Metadata-Version: 2.4
Name: polytopia-bench
Version: 0.1.0
Summary: Polytopia LLM Benchmark
Keywords: polytopia,benchmark,llm
Requires-Python: >=3.9
Description-Content-Type: text/markdown

# Polytopia LLM Benchmark

A minimal benchmark harness that turns The Battle of Polytopia into an LLM evaluation loop: game state -> prompt -> LLM action -> apply -> score (ELO).

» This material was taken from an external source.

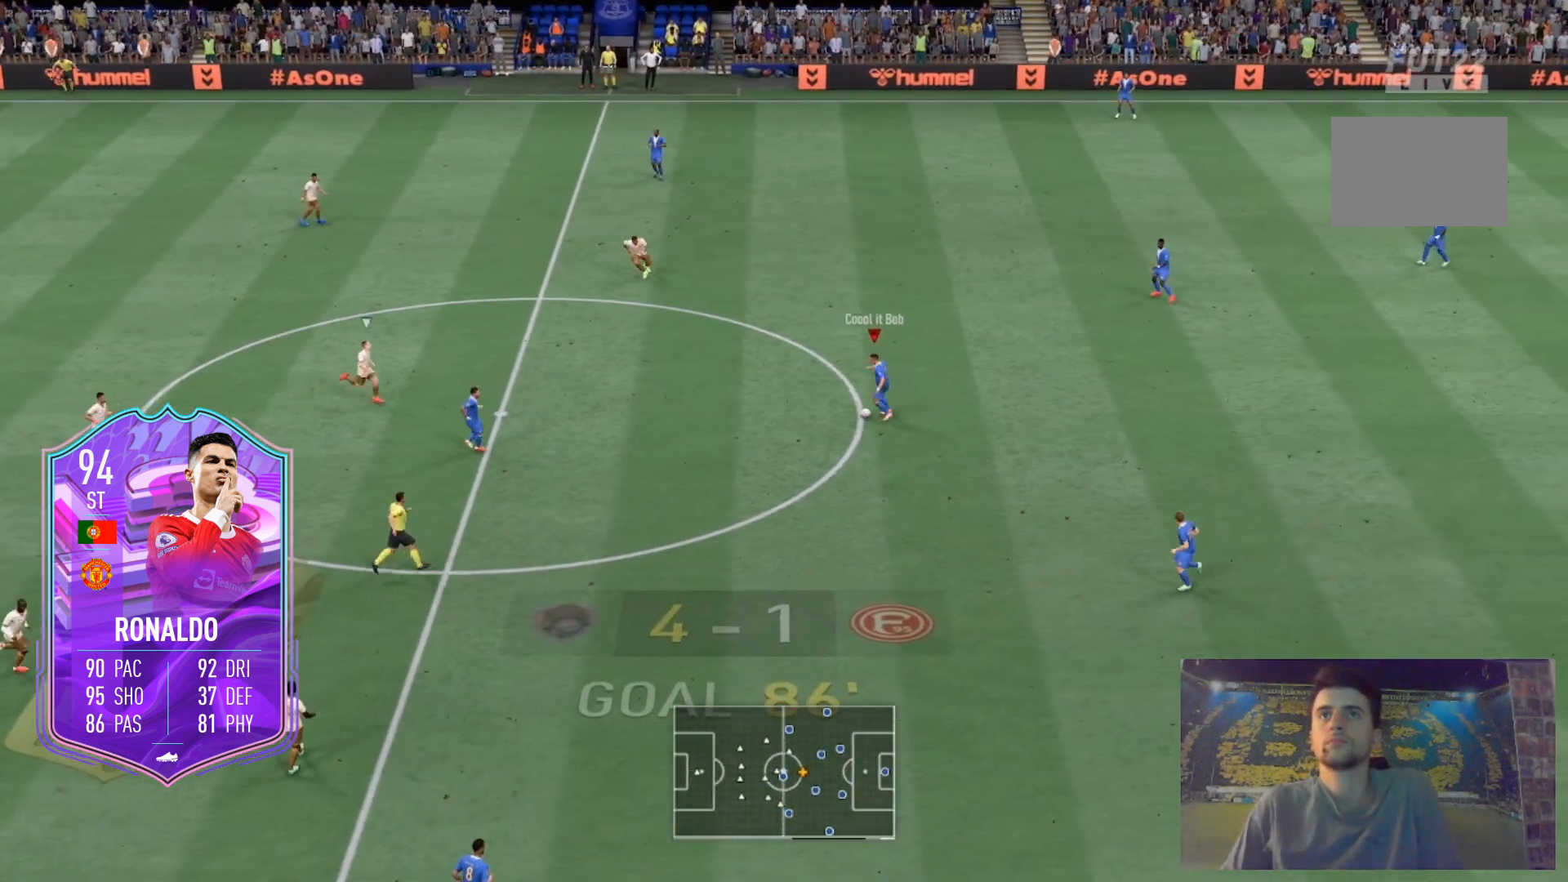
{"buttons": [], "left_stick": "down", "right_stick": "center", "events": [[334, "right_stick", "center"]]}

This repo only contains the game binary, so the benchmark is built as a separate Python package with pluggable adapters. The `manual` adapter works out of the box. The `ui` adapter is a stub that documents where automation hooks go.

## Quick start

Install as a module:

```powershell
pip install polytopia-bench
```

1) Put your turn-by-turn state JSON files in a folder, e.g. `examples/` or `states/`.
2) Run the benchmark:

```powershell
python -m polytopia_bench run --difficulty easy --opponents 1 --games 1 --adapter manual --states-dir examples
```

Or using the console script:

```powershell
polybench run --difficulty easy --opponents 1 --games 1 --adapter manual --states-dir examples
```

3) If you have an LLM command:

```powershell
python -m polytopia_bench run --difficulty hard --opponents 7 --games 1 --adapter manual --states-dir examples --llm-cmd "python examples\echo_llm.py"
```

4) If you want to call an OpenAI-compatible HTTP endpoint:

```powershell
python -m polytopia_bench run --difficulty hard --opponents 7 --games 1 --adapter manual --states-dir examples --llm-host http://localhost:8000 --llm-model your-model --llm-api-key YOUR_KEY
```

Env alternative:

```powershell
$env:POLYBENCH_LLM_HOST = "http://localhost:8000"
$env:POLYBENCH_LLM_MODEL = "your-model"
$env:POLYBENCH_LLM_API_KEY = "YOUR_KEY"
python -m polytopia_bench run --difficulty hard --opponents 7 --games 1 --adapter manual --states-dir examples
```

## Python API

```python
import polybench

cfg = polybench.RunConfig(
    difficulty="easy",
    opponents=1,
    games=1,
    adapter="manual",
    states_dir="examples",
    llm_host="http://localhost:8000",
    llm_model="your-model",
    llm_api_key="YOUR_KEY",
)
polybench.run_benchmark(cfg)
```

## How it works

- Loads a game state (JSON).
- Builds a prompt with a strict action schema.
- Calls the LLM (or mock).
- Parses and validates the JSON action.
- Applies the action (manual = you do it in-game, then press Enter).
- Stops after 30 actions (Perfection mode limit), then computes ELO and writes a summary.

## Inputs

State JSON must include at least:
- `turn`
- `player`
- `cities`
- `units`
- `tech`
- `map`

See `examples/state_example.json` for a template.

## Action schema

Allowed action types:
- `end_turn`
- `move`
- `attack`
- `train`
- `build`
- `research`

The LLM must return JSON only. Required fields per action are enforced by the validator in `polytopia_bench/schema.py`.

## Output

Each run writes:
- `runs/<timestamp>_<difficulty>_<opponents>/game_###/turn_###_prompt.txt`
- `runs/<timestamp>_<difficulty>_<opponents>/game_###/turn_###_response.txt`
- `runs/<timestamp>_<difficulty>_<opponents>/game_###/turn_###_action.json`
- `runs/<timestamp>_<difficulty>_<opponents>/summary.json`

## Options

`python -m polytopia_bench run` supports:
- `--difficulty` easy | normal | hard | crazy
- `--opponents` 1 | 7 | 15
- `--games` (default 1)
- `--adapter` manual | ui
- `--states-dir` (manual only)
- `--llm-cmd` external command that reads prompt on stdin and returns JSON on stdout
- `--llm-host` HTTP base URL (OpenAI-compatible `/v1/chat/completions`)
- `--llm-model` model name for HTTP LLM
- `--llm-api-key` API key for HTTP LLM (or set `POLYBENCH_LLM_API_KEY`)
- `--k-factor` ELO K (default 32)
- `--opponent-elo` (default 1000)
- `--start-elo` (default 1000)

## Notes

- Manual adapter: after each action, you apply it in-game and press Enter.
- UI adapter: placeholder only. It expects a `calibration.json` and is where you would wire automation.